Stored data:

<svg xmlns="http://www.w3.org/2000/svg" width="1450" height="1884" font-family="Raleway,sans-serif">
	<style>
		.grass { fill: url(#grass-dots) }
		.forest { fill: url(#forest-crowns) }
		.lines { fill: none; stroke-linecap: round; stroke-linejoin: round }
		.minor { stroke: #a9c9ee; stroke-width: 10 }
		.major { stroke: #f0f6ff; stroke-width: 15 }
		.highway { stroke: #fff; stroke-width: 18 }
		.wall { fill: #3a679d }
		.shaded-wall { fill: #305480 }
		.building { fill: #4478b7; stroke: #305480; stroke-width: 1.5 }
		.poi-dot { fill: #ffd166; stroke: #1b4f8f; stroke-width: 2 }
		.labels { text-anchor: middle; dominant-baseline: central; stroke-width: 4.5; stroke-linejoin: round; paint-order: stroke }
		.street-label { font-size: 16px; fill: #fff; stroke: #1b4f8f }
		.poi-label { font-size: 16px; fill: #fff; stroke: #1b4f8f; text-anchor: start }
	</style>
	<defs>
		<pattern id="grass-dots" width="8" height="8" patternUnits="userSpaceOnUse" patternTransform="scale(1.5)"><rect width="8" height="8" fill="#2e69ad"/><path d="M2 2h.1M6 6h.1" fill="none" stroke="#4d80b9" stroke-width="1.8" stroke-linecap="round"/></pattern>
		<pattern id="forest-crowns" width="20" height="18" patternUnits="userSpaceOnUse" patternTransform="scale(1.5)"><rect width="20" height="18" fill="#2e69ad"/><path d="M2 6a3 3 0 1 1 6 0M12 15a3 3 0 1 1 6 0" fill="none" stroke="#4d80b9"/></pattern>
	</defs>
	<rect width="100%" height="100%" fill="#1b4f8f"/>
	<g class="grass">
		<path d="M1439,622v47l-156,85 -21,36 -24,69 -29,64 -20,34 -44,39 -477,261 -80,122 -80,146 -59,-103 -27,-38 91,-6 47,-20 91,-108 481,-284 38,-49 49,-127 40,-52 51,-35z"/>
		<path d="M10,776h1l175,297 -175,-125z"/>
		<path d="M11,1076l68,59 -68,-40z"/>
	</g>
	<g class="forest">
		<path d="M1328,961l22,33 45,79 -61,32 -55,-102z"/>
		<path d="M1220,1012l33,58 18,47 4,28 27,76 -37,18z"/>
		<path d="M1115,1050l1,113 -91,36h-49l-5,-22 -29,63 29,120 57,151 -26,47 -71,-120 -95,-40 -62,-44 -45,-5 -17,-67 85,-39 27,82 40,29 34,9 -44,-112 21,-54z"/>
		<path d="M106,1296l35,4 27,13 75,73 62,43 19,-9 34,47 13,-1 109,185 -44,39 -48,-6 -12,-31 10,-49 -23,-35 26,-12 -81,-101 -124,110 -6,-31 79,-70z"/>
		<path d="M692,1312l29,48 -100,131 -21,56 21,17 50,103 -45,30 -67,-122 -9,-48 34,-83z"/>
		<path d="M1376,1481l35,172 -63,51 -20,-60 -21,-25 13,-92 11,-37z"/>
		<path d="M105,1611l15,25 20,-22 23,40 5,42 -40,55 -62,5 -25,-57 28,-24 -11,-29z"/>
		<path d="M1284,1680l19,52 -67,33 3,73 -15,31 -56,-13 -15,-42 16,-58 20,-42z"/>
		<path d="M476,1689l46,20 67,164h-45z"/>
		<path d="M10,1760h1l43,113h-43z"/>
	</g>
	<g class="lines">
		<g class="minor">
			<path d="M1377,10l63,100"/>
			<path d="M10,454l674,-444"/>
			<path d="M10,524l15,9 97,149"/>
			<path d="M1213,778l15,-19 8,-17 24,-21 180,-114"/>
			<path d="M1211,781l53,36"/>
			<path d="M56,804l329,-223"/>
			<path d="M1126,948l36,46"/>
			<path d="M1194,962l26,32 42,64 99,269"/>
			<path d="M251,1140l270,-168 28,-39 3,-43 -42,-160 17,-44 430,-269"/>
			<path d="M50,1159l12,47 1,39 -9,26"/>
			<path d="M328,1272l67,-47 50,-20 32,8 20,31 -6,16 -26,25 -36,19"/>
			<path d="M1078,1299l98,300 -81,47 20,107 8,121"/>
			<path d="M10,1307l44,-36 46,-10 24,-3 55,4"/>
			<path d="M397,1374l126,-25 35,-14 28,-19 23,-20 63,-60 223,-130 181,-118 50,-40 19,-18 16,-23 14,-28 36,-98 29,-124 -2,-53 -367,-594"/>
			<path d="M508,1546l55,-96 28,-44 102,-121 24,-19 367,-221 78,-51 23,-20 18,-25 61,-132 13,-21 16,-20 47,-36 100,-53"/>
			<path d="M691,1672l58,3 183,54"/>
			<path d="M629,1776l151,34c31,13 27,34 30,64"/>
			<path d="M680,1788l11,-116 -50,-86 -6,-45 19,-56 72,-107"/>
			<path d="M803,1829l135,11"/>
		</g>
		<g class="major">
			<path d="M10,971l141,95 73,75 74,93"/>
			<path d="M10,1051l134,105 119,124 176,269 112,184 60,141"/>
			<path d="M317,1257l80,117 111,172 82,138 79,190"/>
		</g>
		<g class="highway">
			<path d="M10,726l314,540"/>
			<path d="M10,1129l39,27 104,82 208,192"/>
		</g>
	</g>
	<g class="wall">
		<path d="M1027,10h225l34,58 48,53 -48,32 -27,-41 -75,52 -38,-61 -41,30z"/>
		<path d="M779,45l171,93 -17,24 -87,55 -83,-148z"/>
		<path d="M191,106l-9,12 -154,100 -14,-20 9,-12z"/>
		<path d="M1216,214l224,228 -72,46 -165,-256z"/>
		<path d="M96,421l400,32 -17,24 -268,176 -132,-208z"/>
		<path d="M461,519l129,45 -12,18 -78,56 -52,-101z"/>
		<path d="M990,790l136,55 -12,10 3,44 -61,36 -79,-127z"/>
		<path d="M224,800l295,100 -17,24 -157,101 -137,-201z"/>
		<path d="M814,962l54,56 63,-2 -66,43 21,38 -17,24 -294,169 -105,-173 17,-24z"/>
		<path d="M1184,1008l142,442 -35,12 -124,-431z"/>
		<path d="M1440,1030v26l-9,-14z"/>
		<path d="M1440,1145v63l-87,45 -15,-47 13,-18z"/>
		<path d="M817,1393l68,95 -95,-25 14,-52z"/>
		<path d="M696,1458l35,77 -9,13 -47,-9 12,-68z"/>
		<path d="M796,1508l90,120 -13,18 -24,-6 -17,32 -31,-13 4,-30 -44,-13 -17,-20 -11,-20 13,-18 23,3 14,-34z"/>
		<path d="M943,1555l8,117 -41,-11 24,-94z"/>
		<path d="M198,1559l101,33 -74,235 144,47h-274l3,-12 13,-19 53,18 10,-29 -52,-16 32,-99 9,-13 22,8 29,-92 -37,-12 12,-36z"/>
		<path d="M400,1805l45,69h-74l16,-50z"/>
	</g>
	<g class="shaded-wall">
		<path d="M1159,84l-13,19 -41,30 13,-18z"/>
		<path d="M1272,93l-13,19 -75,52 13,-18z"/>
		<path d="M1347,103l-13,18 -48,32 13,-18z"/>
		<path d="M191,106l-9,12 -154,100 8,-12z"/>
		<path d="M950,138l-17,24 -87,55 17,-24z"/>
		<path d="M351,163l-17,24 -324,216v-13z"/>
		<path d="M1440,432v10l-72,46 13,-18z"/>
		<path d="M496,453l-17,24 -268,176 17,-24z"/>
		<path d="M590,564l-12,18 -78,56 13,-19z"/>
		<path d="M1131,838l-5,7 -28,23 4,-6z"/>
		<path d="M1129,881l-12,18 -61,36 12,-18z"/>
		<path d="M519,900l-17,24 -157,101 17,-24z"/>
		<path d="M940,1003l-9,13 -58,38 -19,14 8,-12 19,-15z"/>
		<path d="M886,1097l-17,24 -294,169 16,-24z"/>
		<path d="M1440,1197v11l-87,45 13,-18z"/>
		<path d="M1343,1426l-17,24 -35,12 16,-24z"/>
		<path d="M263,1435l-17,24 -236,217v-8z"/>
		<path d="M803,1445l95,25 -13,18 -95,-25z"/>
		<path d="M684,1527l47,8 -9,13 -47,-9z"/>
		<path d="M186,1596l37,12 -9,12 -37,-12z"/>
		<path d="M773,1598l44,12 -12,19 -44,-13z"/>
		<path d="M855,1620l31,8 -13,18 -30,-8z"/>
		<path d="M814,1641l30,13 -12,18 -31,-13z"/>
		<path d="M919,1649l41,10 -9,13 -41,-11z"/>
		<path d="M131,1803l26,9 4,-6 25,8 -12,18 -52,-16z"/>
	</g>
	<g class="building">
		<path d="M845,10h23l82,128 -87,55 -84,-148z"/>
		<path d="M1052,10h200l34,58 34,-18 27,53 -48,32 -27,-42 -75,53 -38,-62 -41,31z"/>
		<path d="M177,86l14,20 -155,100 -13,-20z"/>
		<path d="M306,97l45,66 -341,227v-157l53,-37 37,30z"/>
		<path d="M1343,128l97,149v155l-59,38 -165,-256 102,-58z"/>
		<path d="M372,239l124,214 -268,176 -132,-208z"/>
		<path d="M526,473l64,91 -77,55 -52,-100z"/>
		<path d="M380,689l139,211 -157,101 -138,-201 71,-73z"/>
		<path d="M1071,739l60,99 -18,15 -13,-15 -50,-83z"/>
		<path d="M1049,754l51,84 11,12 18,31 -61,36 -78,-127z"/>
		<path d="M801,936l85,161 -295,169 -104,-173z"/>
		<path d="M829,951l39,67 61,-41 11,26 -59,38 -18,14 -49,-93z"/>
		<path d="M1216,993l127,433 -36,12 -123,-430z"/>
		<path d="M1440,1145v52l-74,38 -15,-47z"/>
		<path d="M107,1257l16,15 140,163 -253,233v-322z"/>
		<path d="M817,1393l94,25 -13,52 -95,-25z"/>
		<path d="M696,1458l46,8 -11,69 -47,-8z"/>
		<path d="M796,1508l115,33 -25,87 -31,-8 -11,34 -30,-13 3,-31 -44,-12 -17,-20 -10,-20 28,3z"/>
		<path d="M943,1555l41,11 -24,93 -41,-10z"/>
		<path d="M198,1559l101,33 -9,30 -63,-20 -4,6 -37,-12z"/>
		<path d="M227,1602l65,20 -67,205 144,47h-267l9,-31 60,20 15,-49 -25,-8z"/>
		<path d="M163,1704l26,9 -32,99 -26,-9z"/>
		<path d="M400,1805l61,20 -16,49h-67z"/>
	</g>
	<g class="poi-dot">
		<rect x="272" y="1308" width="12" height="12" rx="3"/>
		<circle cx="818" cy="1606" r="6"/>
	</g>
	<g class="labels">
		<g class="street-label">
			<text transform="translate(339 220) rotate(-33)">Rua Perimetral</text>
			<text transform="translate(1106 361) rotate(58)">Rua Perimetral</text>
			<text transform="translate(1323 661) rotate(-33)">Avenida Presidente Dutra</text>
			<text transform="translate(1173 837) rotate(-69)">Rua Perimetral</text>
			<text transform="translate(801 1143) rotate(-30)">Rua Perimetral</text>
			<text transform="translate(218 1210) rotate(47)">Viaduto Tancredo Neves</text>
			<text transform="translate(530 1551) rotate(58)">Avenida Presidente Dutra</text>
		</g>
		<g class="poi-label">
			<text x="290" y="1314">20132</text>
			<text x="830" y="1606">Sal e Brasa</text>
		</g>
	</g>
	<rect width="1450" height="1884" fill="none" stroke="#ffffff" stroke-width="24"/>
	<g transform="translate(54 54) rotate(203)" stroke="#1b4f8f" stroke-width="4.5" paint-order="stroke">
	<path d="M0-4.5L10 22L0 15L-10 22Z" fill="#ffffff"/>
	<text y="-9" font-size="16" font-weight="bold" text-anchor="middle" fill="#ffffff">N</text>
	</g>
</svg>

TASK DIRECTIONS:
The expected output is each line of the records above that includes the word "lines".

ANSWER BOX:
		.lines { fill: none; stroke-linecap: round; stroke-linejoin: round }
	<g class="lines">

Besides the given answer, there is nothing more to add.